No wonder the kid wants to land. Solid ground seems scarce.
The vice grips tighten as the world shrinks, pushing to the side any secret hiding places of serenity. We can’t even serve in the Congo incognito. With our handy handheld devices connecting us to thousands at any moment of time, everyone knows and is known.
No more slow. Gone are the days of the camera where we captured the moment then waited. Waited to get back home. Waited to remember to take the roll of film to the developer. Waited for the film to be pictures. Waited in line to get the pictures. Then looked through the pictures, excited about a few, sad to have wasted the film on others. And at the end of it all, we might show a couple folks. Rarely would we display our pictures in an effort to angle or self promote because the photographer was never in the pictures.

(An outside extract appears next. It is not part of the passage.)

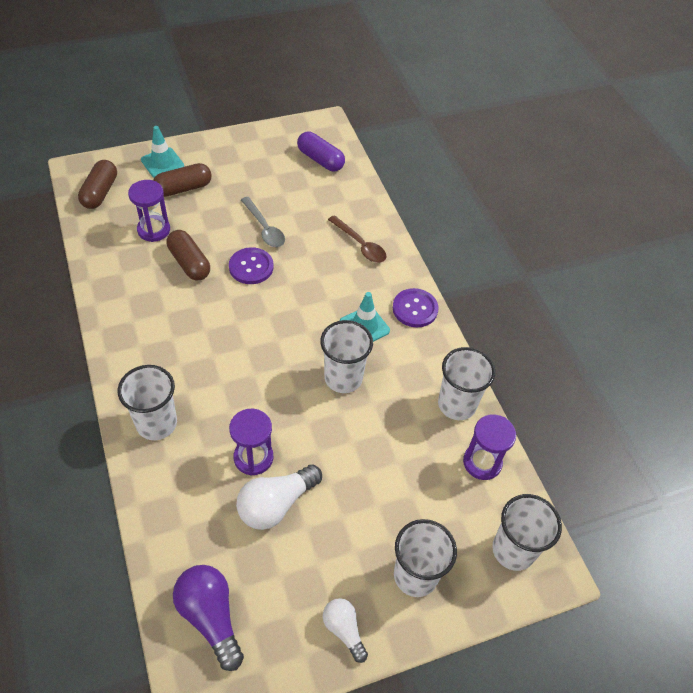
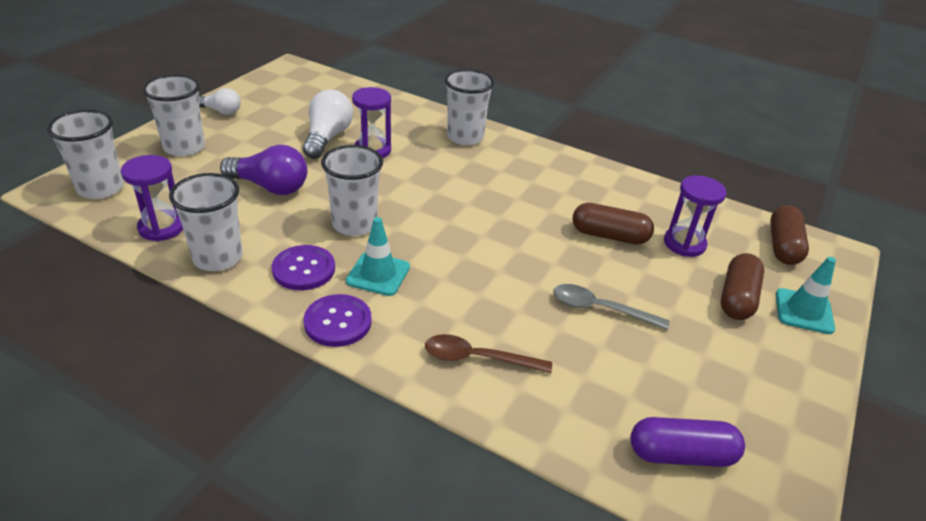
camera: 140 degrees right, 15 degrees down
brown capsule [78,160,117,209] -> brown capsule turned 45 degrees clockwise [770,205,809,265]
purple light bulb [173,565,244,671] -> purple light bulb moved to [220,145,307,195]
purple button [229,247,274,284] -> purple button moved to [272,245,335,290]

Yeah, that little story about developing film would yet again make my kids roll their eyes in complete embarrassment at how archaic their mother is. But the more I think about it – the slow part – and how the slow actually encouraged thoughtful processing, I miss it. I think it helped in grounding.
Slow is good. Slow can bring perspective and focus when the heat of the moment spotlights irregularities. Slow simmers rather than combusts. Sure, slow can drive us crazy when we’re waiting for something we want. But slow sure is palatable when we’re on the receiving end of someone else’s patience. Slow can take what feels like a whirlwind and dial it back a few notches.
I’m sad at our kids’ intimacy with instant. I’m sad that instant steels some of the savoring from their plates.
I was reminded of slow last week as I began a task I signed up to do at a mother’s coffee in September. I signed up to do the invitation for a Senior function hosted by the Jrs. And since the number of invitations was relatively small, I decided to put together a real, sent in snail mail, invitation.
With the invention of super-speedy/easy Evite and Paperless Post, it has been years since I’ve done a real invitation. I like the convenience of instant. The on-line features make life so simple. But some of the savory slow gets lost in instant. Slow things like joys of going through the mail and finding something other than a mailer. Like opening a bright colored, hand-adressed envelope, hand addressed. Like the way holding a fun invitation can make the recipient feel special. Things like an RSVP phone call that connects a guest with the host who cared enough to plan an event to begin with.
So, off I went to the Dollar Tree to see what Luau-y thing I could find to make the invitation special – a tribute of sorts – to each kid. There I found these little beach bags that would fit perfectly in a 10X12 envelope. I added a fake flower, printed an invite (thank you cute clipart) on my computer and voila.
I had such fun. I thought about each addressee as I made them and I hoped the goofy little bag would make every family feel special and loved. Because they are. Because those kids have hit a milestone worth celebrating. Slow was good.
I had forgotten.
So much of life is slow – regardless of technology’s need for speed. And maybe that’s why my kid feels unsettled. Maybe he thinks he needs to arrive now. But the truth is …. he won’t arrive for years. The real truth is … he may never arrive. Because it doesn’t seem that life is as much about arriving as it is about the journey.
Here’s to bringing back some slow. Developing film. Going to the Post Office. Making invitations. Adding some snail into all the instant as a reminder that most things worth waiting for require a wait. A wait that often brings with it wisdom and perspective and appreciation.
Thanks for walking the road with me.